石巻市の花火大会

東京都の「花見」自粛と石巻市の花火大会

 今回の震災を機に各地で祭りなどの自粛ムードが広まっている。私の住んでいる関西でも、市の通達で恒例の「桜祭り」が中止になった。

 東京都の知事の「自粛宣言」に対して、民主党蓮舫・節電啓発担当相が、経済効果の側面から「権力による自由な行動や社会活動を制限するのは最低限にとどめるべき」と反対しているそうだ。しかし石原知事の発言をよく読むと花見に伴う「宴会」の自粛であって、花見そのものを禁止しているわけではない。今年も私は80を過ぎた母親と共に「花見」には出かけるが、とても飲食して大騒ぎをするような気持ちにはなれない。宴会に費やす金があれば今回は募金に回したいと思う。そして今年は静かに花だけを眺めよう。経済効果云々ではなく、「日本人」の考える「自粛」とはそういう意味だと私は思う。

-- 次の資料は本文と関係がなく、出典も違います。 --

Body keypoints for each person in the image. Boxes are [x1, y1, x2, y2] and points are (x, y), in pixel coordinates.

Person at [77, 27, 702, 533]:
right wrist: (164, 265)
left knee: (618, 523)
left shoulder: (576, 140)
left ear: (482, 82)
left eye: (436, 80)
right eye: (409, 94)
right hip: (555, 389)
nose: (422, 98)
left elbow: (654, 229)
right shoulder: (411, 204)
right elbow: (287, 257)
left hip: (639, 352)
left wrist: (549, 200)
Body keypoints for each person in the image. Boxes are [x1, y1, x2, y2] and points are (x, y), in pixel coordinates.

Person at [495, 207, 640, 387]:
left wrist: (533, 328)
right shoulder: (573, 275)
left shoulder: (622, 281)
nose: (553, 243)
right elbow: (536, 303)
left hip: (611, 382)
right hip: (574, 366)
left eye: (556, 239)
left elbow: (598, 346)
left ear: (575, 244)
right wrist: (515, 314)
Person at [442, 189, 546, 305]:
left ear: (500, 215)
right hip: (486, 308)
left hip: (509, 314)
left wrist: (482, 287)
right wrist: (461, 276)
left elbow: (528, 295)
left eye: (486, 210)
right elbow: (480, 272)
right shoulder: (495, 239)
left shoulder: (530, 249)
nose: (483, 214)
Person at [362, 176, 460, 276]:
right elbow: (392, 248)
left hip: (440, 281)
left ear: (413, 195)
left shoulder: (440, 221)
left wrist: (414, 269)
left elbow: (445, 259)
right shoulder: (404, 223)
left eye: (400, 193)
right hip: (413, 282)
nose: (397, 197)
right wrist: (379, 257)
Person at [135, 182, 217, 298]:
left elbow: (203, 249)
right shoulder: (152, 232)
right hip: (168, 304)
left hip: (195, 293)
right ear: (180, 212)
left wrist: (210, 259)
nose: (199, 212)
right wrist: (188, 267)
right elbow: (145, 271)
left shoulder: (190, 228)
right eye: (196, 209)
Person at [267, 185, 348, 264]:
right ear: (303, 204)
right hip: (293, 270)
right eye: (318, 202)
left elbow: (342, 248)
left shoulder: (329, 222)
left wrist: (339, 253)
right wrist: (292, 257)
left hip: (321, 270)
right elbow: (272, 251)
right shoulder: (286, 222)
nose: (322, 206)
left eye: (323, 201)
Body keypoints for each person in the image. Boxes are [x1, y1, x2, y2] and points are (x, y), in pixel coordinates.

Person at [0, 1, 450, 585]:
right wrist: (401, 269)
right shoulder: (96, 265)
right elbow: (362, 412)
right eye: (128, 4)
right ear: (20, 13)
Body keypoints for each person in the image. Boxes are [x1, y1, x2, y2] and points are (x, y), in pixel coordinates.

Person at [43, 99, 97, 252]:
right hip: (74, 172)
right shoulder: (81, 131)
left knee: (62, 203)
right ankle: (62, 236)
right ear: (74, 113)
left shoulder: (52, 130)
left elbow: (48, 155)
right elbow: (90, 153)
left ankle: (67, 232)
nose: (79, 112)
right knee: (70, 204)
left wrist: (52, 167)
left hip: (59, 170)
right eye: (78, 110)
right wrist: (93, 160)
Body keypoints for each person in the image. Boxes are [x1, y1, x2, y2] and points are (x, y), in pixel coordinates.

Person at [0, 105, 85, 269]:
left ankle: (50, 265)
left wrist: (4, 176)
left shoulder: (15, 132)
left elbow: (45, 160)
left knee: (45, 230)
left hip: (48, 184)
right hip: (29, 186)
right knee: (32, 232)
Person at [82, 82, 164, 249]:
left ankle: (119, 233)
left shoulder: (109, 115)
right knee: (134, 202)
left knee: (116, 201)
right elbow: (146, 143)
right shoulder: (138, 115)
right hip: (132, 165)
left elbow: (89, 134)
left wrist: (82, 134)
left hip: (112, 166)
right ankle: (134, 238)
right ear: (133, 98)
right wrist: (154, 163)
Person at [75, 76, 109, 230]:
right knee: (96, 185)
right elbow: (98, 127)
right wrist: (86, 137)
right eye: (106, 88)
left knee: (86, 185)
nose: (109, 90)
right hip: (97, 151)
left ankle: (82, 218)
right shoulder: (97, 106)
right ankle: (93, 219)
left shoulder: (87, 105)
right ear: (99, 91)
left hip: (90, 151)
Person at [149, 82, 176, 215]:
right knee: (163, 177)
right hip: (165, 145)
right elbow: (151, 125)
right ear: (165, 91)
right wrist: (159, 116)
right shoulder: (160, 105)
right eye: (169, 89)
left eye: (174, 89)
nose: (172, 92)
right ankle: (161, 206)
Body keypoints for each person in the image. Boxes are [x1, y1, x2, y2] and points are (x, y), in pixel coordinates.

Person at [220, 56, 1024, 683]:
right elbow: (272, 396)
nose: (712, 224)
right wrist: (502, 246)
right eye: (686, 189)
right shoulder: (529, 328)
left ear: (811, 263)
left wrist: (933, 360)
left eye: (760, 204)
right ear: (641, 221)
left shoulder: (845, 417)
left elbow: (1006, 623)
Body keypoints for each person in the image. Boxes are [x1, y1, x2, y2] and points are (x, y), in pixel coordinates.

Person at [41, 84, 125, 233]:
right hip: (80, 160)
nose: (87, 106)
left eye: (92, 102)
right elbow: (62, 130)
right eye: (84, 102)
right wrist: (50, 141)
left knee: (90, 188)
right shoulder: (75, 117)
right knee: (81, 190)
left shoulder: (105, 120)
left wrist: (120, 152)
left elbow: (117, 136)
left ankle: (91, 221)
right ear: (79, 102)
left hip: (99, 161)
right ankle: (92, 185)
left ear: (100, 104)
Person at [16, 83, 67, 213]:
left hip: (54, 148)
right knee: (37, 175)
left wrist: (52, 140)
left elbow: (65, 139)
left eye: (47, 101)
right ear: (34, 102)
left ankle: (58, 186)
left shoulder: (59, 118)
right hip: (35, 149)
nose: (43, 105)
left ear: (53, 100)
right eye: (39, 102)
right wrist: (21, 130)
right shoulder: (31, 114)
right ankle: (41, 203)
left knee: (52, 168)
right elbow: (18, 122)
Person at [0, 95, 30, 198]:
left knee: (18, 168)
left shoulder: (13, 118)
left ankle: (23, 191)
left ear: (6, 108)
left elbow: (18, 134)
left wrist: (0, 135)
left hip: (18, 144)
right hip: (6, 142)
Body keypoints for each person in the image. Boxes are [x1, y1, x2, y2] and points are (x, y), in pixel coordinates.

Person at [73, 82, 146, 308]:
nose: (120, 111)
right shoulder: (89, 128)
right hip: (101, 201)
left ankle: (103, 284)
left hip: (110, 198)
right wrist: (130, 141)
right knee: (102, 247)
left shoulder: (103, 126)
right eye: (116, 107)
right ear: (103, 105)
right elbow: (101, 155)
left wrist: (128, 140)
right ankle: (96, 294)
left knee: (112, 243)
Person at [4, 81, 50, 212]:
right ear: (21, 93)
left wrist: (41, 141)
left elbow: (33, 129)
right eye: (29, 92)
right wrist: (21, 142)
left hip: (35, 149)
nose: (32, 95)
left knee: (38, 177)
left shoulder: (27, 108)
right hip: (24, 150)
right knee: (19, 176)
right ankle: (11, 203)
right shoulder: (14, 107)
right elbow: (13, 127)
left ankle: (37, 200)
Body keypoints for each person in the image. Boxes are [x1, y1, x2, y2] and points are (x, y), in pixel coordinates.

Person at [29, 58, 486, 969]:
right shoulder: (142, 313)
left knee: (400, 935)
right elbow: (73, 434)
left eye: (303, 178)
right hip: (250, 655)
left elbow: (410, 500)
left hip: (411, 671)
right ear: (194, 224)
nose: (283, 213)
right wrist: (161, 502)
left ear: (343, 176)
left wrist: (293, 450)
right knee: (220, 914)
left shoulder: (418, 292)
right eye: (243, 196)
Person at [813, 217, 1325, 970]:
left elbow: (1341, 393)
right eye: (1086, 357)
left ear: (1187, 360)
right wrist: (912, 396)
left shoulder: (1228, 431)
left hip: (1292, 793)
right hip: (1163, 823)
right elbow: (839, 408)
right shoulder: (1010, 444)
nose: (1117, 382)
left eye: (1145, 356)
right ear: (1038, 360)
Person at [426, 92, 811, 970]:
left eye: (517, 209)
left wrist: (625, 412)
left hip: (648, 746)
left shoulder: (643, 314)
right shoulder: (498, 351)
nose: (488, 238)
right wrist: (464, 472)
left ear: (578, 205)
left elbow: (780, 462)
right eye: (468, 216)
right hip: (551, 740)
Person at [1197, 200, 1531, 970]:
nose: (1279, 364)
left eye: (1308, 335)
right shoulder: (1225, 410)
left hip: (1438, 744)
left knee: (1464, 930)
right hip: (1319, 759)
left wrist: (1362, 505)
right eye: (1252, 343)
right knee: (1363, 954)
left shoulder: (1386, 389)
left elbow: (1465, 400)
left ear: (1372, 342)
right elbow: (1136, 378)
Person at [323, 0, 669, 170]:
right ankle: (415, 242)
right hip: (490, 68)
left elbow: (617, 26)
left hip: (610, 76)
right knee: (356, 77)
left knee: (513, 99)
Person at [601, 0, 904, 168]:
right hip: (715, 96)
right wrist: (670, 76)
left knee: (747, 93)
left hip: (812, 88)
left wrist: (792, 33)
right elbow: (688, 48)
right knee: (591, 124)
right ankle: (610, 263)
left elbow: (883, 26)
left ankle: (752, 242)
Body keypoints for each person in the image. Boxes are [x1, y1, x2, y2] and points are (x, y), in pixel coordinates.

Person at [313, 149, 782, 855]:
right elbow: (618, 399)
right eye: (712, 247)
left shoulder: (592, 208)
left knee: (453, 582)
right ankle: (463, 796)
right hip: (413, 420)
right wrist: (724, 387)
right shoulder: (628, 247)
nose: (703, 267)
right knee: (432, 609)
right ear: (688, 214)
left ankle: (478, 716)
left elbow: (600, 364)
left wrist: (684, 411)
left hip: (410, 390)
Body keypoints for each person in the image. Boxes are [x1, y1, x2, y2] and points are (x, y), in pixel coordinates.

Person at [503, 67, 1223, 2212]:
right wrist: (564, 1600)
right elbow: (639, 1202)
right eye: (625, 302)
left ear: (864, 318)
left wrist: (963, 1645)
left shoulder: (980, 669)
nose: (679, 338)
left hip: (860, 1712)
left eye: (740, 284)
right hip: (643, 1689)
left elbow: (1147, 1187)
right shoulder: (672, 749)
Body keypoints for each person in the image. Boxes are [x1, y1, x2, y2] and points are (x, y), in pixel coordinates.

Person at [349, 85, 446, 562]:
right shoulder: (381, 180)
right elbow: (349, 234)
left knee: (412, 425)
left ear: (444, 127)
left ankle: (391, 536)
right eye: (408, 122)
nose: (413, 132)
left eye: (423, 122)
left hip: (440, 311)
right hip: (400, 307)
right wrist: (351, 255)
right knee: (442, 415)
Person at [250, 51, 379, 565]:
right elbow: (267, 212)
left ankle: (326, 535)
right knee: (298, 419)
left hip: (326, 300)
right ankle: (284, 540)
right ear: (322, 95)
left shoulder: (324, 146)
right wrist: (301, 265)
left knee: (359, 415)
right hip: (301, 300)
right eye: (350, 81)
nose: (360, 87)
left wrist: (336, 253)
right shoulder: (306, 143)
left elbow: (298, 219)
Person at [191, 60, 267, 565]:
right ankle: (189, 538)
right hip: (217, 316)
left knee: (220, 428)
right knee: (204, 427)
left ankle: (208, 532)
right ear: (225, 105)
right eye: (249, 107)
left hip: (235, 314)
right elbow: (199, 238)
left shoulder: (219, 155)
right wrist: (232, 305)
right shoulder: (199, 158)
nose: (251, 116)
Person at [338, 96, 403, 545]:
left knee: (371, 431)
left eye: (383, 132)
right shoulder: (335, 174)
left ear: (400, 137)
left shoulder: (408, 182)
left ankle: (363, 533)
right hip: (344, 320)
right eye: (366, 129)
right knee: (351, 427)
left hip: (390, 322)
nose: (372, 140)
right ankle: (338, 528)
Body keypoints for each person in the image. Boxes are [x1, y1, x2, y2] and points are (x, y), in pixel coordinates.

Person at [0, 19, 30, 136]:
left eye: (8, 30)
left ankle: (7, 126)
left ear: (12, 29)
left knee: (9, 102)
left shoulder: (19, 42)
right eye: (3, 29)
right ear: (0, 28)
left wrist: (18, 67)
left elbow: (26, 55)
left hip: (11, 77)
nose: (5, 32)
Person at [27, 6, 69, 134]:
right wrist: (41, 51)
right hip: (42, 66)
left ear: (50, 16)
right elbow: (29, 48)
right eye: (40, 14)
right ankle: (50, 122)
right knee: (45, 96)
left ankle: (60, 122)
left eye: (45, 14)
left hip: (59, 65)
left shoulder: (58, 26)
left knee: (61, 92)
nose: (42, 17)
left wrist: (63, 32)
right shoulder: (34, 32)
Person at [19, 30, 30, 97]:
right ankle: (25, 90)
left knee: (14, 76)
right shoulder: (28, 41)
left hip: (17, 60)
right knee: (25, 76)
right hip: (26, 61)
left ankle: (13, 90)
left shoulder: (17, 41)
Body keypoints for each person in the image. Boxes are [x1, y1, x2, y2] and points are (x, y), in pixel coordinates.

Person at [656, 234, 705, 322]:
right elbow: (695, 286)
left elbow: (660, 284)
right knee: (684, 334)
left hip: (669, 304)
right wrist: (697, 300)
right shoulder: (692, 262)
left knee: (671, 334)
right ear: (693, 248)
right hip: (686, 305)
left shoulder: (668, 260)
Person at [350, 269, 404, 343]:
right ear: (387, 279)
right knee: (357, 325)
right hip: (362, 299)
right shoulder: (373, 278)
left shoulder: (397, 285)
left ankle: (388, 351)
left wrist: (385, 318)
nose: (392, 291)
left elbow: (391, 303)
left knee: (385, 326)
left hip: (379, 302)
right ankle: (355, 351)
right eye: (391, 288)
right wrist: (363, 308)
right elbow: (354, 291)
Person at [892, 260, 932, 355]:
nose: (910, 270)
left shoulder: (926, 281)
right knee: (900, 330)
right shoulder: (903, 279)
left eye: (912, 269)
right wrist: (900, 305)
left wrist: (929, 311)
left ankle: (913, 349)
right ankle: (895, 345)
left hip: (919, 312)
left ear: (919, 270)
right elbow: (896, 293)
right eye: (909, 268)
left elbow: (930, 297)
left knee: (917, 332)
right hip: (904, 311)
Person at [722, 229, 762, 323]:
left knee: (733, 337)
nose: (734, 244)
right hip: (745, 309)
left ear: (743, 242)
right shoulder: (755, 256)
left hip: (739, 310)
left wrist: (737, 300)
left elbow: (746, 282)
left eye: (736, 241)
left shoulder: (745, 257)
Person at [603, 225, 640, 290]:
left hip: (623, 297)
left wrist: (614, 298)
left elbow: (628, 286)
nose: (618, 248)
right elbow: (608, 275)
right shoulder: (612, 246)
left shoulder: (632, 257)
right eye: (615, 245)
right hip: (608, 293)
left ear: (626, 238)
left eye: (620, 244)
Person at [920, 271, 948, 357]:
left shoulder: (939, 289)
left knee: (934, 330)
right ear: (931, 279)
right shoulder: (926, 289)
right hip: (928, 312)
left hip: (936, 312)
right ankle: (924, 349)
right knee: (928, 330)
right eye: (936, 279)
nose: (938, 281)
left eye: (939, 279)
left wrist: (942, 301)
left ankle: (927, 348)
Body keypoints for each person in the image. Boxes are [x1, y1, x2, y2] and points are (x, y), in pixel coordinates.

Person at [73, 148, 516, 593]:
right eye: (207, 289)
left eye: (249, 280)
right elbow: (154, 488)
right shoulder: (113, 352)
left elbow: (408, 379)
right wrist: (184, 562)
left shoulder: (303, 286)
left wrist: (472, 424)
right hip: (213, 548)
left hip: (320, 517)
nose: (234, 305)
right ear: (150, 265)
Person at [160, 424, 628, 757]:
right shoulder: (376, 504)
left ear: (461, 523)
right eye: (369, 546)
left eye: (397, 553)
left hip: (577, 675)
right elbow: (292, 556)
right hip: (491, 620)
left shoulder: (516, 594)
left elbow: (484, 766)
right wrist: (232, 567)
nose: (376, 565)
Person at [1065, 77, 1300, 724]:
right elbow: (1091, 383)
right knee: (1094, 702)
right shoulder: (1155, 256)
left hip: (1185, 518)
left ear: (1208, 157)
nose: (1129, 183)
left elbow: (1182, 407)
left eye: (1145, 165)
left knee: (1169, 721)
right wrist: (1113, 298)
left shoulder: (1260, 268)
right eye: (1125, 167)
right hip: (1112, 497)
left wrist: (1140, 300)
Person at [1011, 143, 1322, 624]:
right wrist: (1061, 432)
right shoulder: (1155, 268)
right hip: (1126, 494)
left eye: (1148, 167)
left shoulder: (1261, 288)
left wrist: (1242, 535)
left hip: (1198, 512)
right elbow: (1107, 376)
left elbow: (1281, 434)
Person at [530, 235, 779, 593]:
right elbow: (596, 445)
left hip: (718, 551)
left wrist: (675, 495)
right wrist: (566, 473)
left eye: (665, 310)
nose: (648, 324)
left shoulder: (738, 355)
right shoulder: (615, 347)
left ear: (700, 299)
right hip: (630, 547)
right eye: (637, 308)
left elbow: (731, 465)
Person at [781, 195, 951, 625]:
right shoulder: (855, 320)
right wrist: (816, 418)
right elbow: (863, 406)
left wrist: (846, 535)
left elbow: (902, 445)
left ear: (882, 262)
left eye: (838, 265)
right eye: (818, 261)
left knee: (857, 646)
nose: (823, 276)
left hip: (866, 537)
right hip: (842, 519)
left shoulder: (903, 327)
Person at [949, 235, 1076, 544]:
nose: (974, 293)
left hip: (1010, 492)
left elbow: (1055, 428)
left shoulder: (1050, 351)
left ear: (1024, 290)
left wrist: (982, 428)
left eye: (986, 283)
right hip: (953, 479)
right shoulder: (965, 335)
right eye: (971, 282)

 毎日新聞によると、石巻商工会議所の浅野亨会頭は1日、石巻市役所で会見し、「石巻川開き祭り」(8月1、2日)を予定通り開催すると発表したそうだ。メーンの花火大会は1万7000発の花火が打ち上げられ、例年約20万人の見物客が訪れるとある。なぜこの時期にといぶかる人がいるかも知れないが、私は賛成したい。一見、金の無駄遣いに見える「花火」。それを復興資金に回せ、という意見もあがるかも知れない。それでも私は「花火」が大空に打ちあがる姿を見たい。

 父が転勤族だったので私も小学校3年〜5年の少年時代を石巻市で過ごした事がある。だから今回の災害は人ごととは思えない。私の石巻時代は、転校を繰り返すのは子供の教育によくないと言うことで父が単身赴任していた。その父と同居するために石巻を離れた。が、せっかく同居した父は、数日後にあえなく事故のために亡くなってしまった。初めて体験する、どうしようもない喪失感。朝元気に出かけたのに、夕方にはもうこの世の人間ではなくなっている。世の中には、このような理不尽な事が起こるのだ。だが、いま石巻市の人々が抱えている悲しみは、その比ではない。

 父が生きていた頃、連れて行ってもらった北上川の花火大会は、半世紀以上もたつのに、今でも父の面影と共に心に焼き付いて離れない。花火はその「はかなさ」によって、むしろ形あるものよりも強く人の心に残る。私にとって花火大会は、父の思い出そのものだし、石巻市の歴史が途絶えることなく続いているという証そのものだ。是非成功してほしい。被災地であるからこそ「花火大会」を実行する意味があるのだ、と私は強く思っている。

 瞬間に散ってしまう花火。しかし、それ故にこそ人々は花火の打ち上げられた夜をいつまでも記憶するだろう。そして「はかない花火」は、石巻市の復興に向けての記念すべき、「心のモニュメント」として記憶され、いつまでも語り継がれるだろう。